To see the divergencies it is useful to also study the inverse spin structure factor \(S^{-1}\). Plot \(S^{-1}\) and see at what temperatures the curves intercept \(S^{-1}=0\) to determine the critical temperatures \(T_c\) of RPA and TPSC. Also plot the double occupancy and explain its behaviour as a function of temperature.

# Write your code here

plt.figure(figsize=(12, 12))
# This is to compare with the paper and RPA
plt.title(r'$U = %2.2f$' % U)
plt.plot(T_rpa_vec, S_rpa_vec, 'o-', label=r'$S_{RPA}$', alpha=0.5)
plt.plot(T_tpsc_vec, S_tpsc_vec, 'o-', label=r'$S_{TPSC}$', alpha=0.5)

# By plotting the inverse of the structure factor, we look for a phase transition.
plt.plot(T_rpa_vec, 1./S_rpa_vec, 'o-', alpha=0.5, label=r'$S_{RPA}^{-1}$')
plt.plot(T_tpsc_vec, 1./S_tpsc_vec, 'o-', alpha=0.5, label=r'$S_{TPSC}^{-1}$')
plt.xlabel(r'$T$'); plt.grid()
plt.xlim(left=0); plt.ylim(bottom=0)

# This is a blow up of the low temperature result.
plt.plot(T_rpa_vec, 1./S_rpa_vec, 'o-', alpha=0.5, label=r'$S_{RPA}^{-1}$')
plt.plot(T_tpsc_vec, 1./S_tpsc_vec, 'o-', alpha=0.5, label=r'$S_{TPSC}^{-1}$')
plt.legend(loc='best'); plt.xlim([0, 2]); plt.ylim([-0.1, 2.5])
plt.xlabel(r'$T$'); plt.grid(); plt.xlim(left=0)

# This shows the behavior of U_sp as a function of temperature.
plt.plot(T_tpsc_vec, docc_vec, 'o-', alpha=0.5, label=r'$d$')
plt.legend(loc='best'); plt.xlabel(r'$T$'); plt.grid(); plt.xlim(left=0);


  • What is the \(T \rightarrow \infty\) limit of the double occupancy?

Answer: Thermal excitations win over the interaction \(U\) as temperature increases, whence the double occupancy increase as a function of temperature.

At the lowest temperatures, the sudden fall of double occupancy with decreasing \(T\) corresponds to a suddent increase in local moment since \(\langle S_z^2 \rangle = n - 2\langle n_\uparrow n_\downarrow \rangle\). The local moment should be large at low \(T\) where the system has long range anitferromagnetic order. The sudden fall occurs at a temperature that is a remnant of the mean field transition temperature corresponding to \(U_{sp}\). For details see [Kyung, Landry, Poulin, Tremblay, Phys. Rev. Lett. 90, 099702 (2003)].

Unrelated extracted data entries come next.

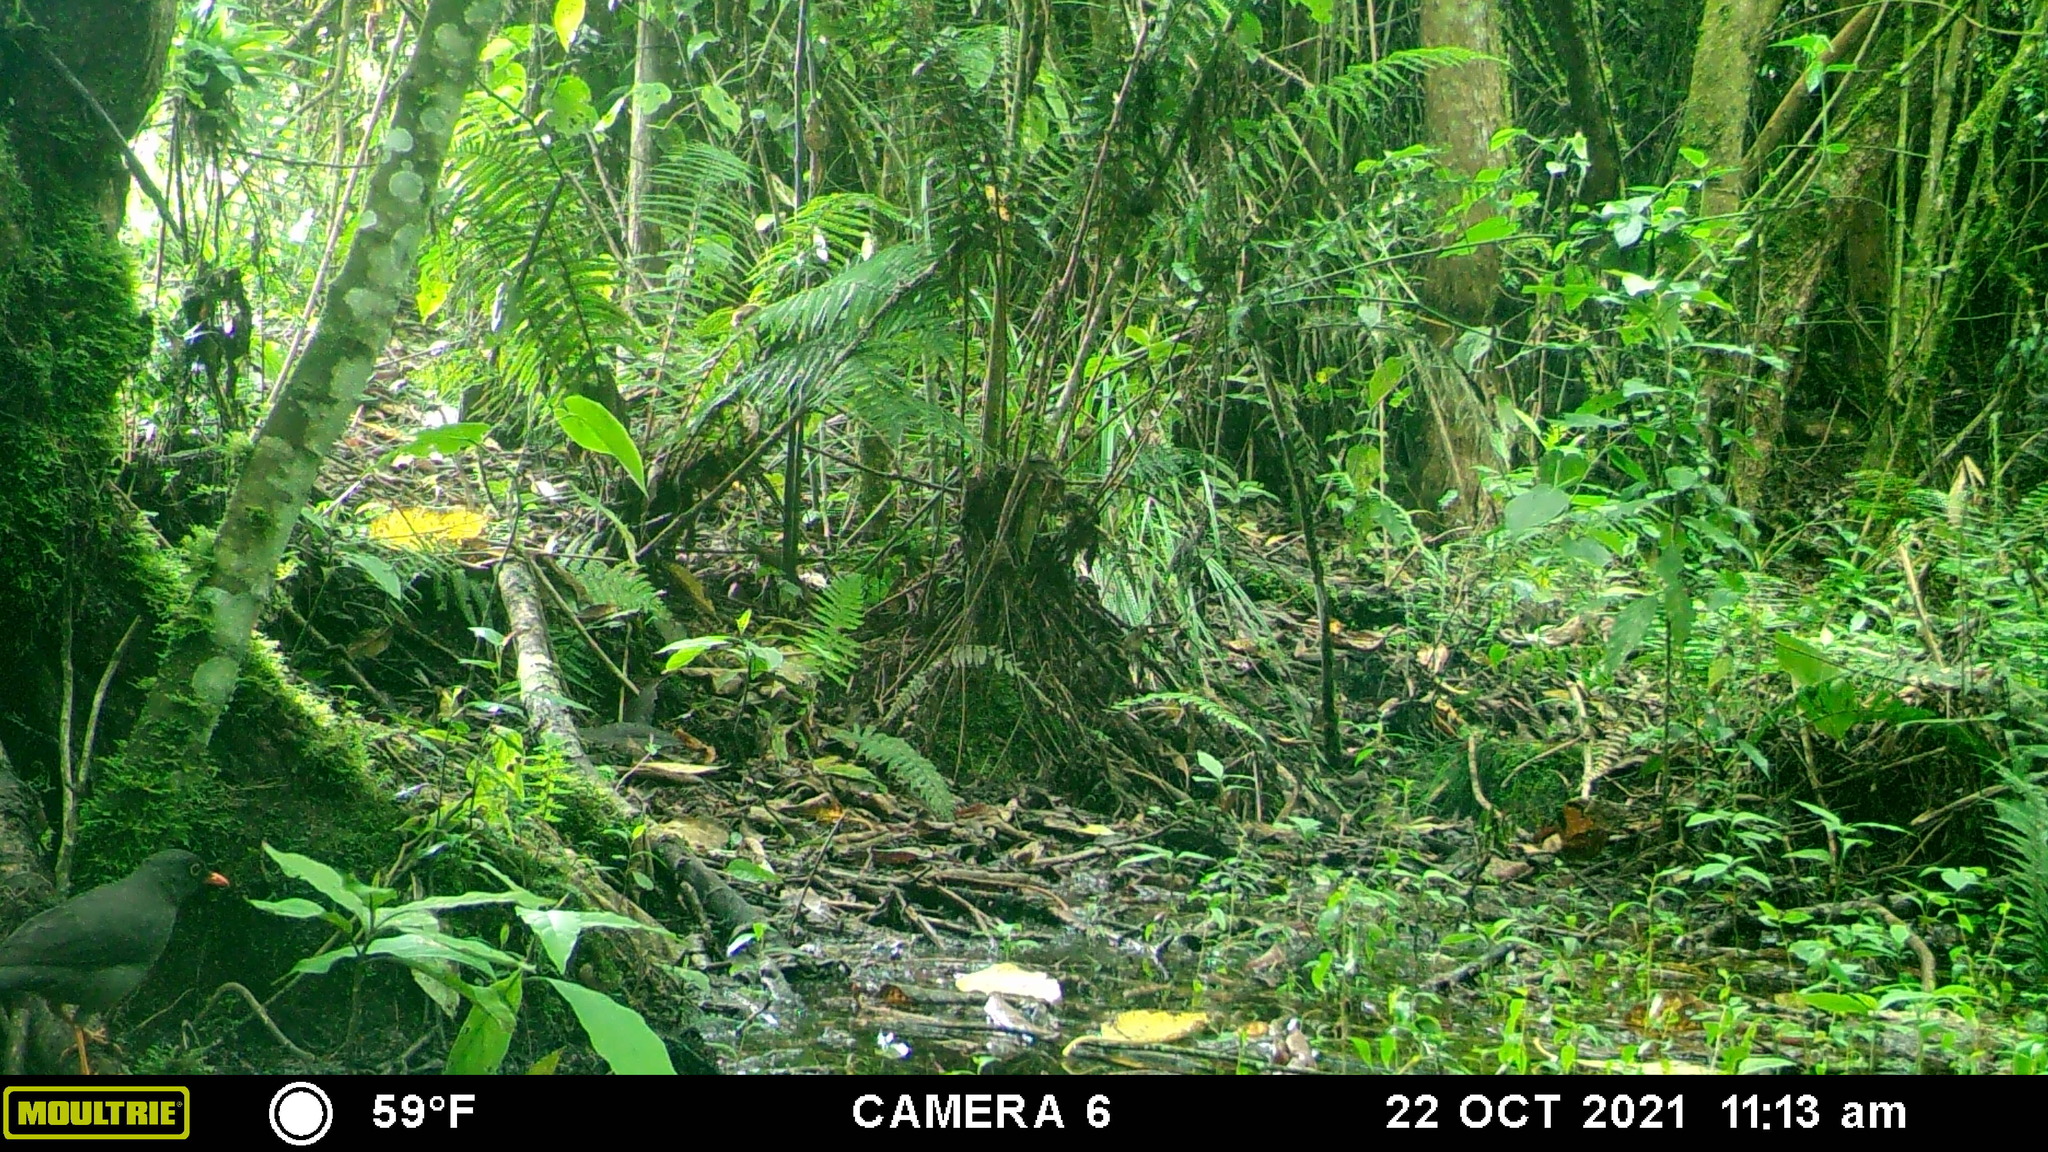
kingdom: Animalia
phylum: Chordata
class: Aves
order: Passeriformes
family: Turdidae
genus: Turdus
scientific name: Turdus fuscater
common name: Great thrush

In the high temperature limit all states of the single site have equal probability which for the double occupancy gives \(\langle n_\uparrow n_\downarrow \rangle = 1/4\).

  • There seems to be a finite transition temperature even for TPSC. If there is a numerical problem leading to that, can you identify it?

Answer: The zero-Matsubara frequency contribution to the local moment sum-rule is a logarithmically divergent integral when the correlation length is infinite. Since the right-hand side of the sum-rule is finite, the correlation length is forced to remain finite. If the momentum mesh is discrete and does not include \(0\), the discrete numerical integral converges even for an infinite correlation length, so there is a finite transition temperature. See the remarks below for how to solve this problem. It amounts to basically doing a careful analysis of the asymptotic behavior, subtracting this asymptotic behavior in the numerical integral and adding the analytical expression for the asymptotic part.


  • To evaluate the integrals and sums entering the sum rules accurately, one must use several tricks that are described in appendix B of this [Daré, Vilk, Tremblay Phys. Rev. B 53, 14236 (1996)].

  • The asymptotic behavior of the self-consistency equation is done in a more rigorous way as an intermediate step in this discussion of the critical behavior.

  • \(U_{sp}\) vanishing as \(T\rightarrow0\) is unphysical. It is a consequence of the fact that to avoid the phase transition, \(U_{sp}\) must be smaller than the mean-field value

    \[U_c^{(RPA)} = \frac{2}{\chi_0(\mathbf{Q}_{AF}, 0)}\]

    which is zero at \(T=0\) because the susceptibility diverges there for the perfectly nested Fermi surface.

  • The results can be trusted at temperatures not too far below the rapid crossover in the renormalized classical regime where \(\xi\) starts to grow exponentially. In particular, the sudden fall of \(U_{sp}\) around \(T=0.5\) is seen by other methods in this comment.

  • The internal consistency condition \(Tr[\Sigma G]=2U\left< n_\uparrow n_\downarrow \right>\) can be used to estimate the domain of validity of the approach.